Si cette formation méconnue comptant 11 nationalités ne présente rien de redoutable sur le papier, elle reste sur 5 succès et 2 nuls sur son île en Coupe d’Europe. Avec un atout de choc. « Il y avait une ambiance de malade là-bas, se souvient Eric Bauthéac, qui avait vécu l’élimination niçoise en 2013. On sent l’influence grecque avec de longs et beaux chants. En fait, c’était assez kiffant à vivre, même pour nous. »

Resté sur le banc lors du barrage aller perdu (2-0), Fabrice Abriel a lui a aussi été marqué par l’ambiance mise par les 22.000 supporters de l’Apollon Limassol. « C’était assez électrique avec ce public très impliqué. Ce qui est dangereux à Chypre, c’est que tout le monde pousse de plus en plus fort en sentant qu’un exploit est jouable. Il y a une communion entre joueurs et supporters et à la moindre frappe ou même pour un corner, ça vibre vraiment », confie l’ancien milieu de terrain formé au PSG.

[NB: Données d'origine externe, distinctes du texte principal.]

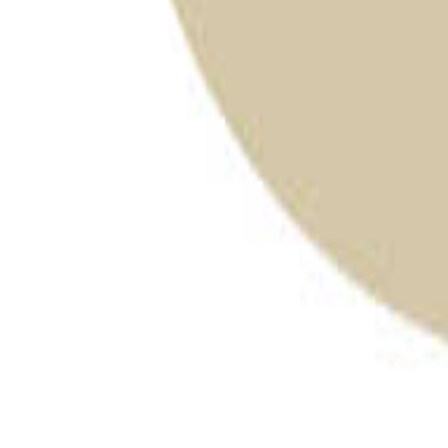
長野のキャンプ場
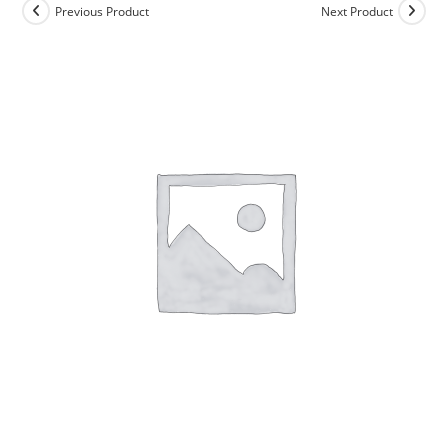
Previous Product
Next Product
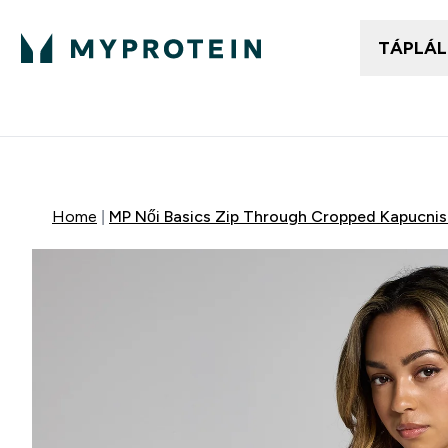
TÁPLÁ
Női ruházat
Fé
Enter
⌄
25.000Ft felett ingyen h
Home
MP Női Basics Zip Through Cropped Kapucnis 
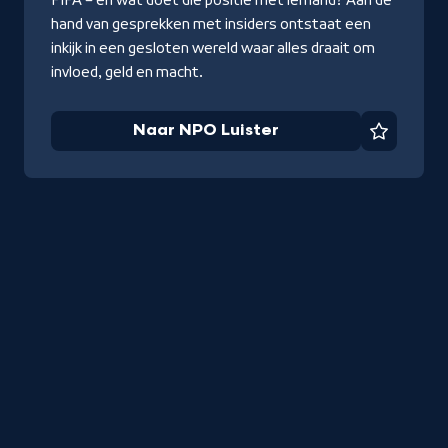
hand van gesprekken met insiders ontstaat een
inkijk in een gesloten wereld waar alles draait om
invloed, geld en macht.
Naar NPO Luister
Favorie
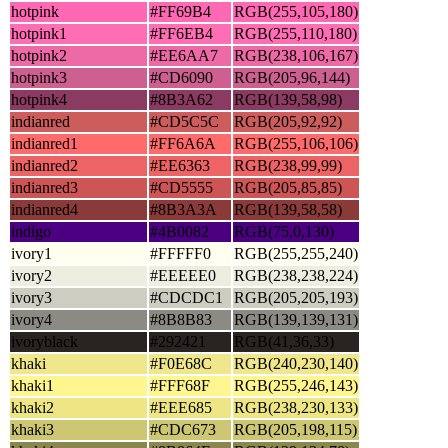
hotpink
#FF69B4
RGB(255,105,180)
hotpink1
#FF6EB4
RGB(255,110,180)
hotpink2
#EE6AA7
RGB(238,106,167)
hotpink3
#CD6090
RGB(205,96,144)
hotpink4
#8B3A62
RGB(139,58,98)
indianred
#CD5C5C
RGB(205,92,92)
indianred1
#FF6A6A
RGB(255,106,106)
indianred2
#EE6363
RGB(238,99,99)
indianred3
#CD5555
RGB(205,85,85)
indianred4
#8B3A3A
RGB(139,58,58)
indigo
#4B0082
RGB(75,0,130)
ivory1
#FFFFF0
RGB(255,255,240)
ivory2
#EEEEE0
RGB(238,238,224)
ivory3
#CDCDC1
RGB(205,205,193)
ivory4
#8B8B83
RGB(139,139,131)
ivoryblack
#292421
RGB(41,36,33)
khaki
#F0E68C
RGB(240,230,140)
khaki1
#FFF68F
RGB(255,246,143)
khaki2
#EEE685
RGB(238,230,133)
khaki3
#CDC673
RGB(205,198,115)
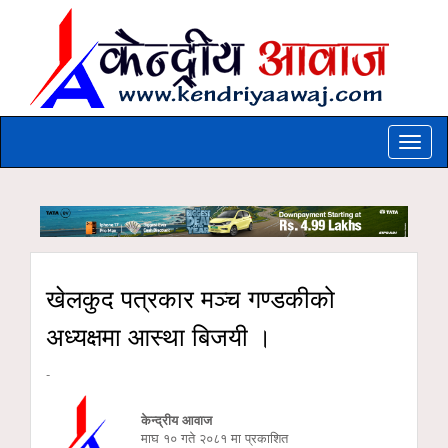
Toggle
naviga
खेलकुद पत्रकार मञ्च गण्डकीको
अध्यक्षमा आस्था बिजयी ।
-
केन्द्रीय आवाज
माघ १० गते २०८१ मा प्रकाशित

Suivre l’exemple des Parisiens au Celtic Park

Celui-ci ne se montre pas très inquiet pour autant avant ce nouveau voyage de l’OL à Nicosie : « S’ils dorment un peu ou qu’ils prennent Limassol à la légère, les Lyonnais vont se faire tamponner. Mais ils sont capables de vite éteindre l’ambiance comme l’a fait Paris mardi à Glasgow. » Une comparaison pour le moins flatteuse au vu de la victoire heureuse contre Guingamp dimanche.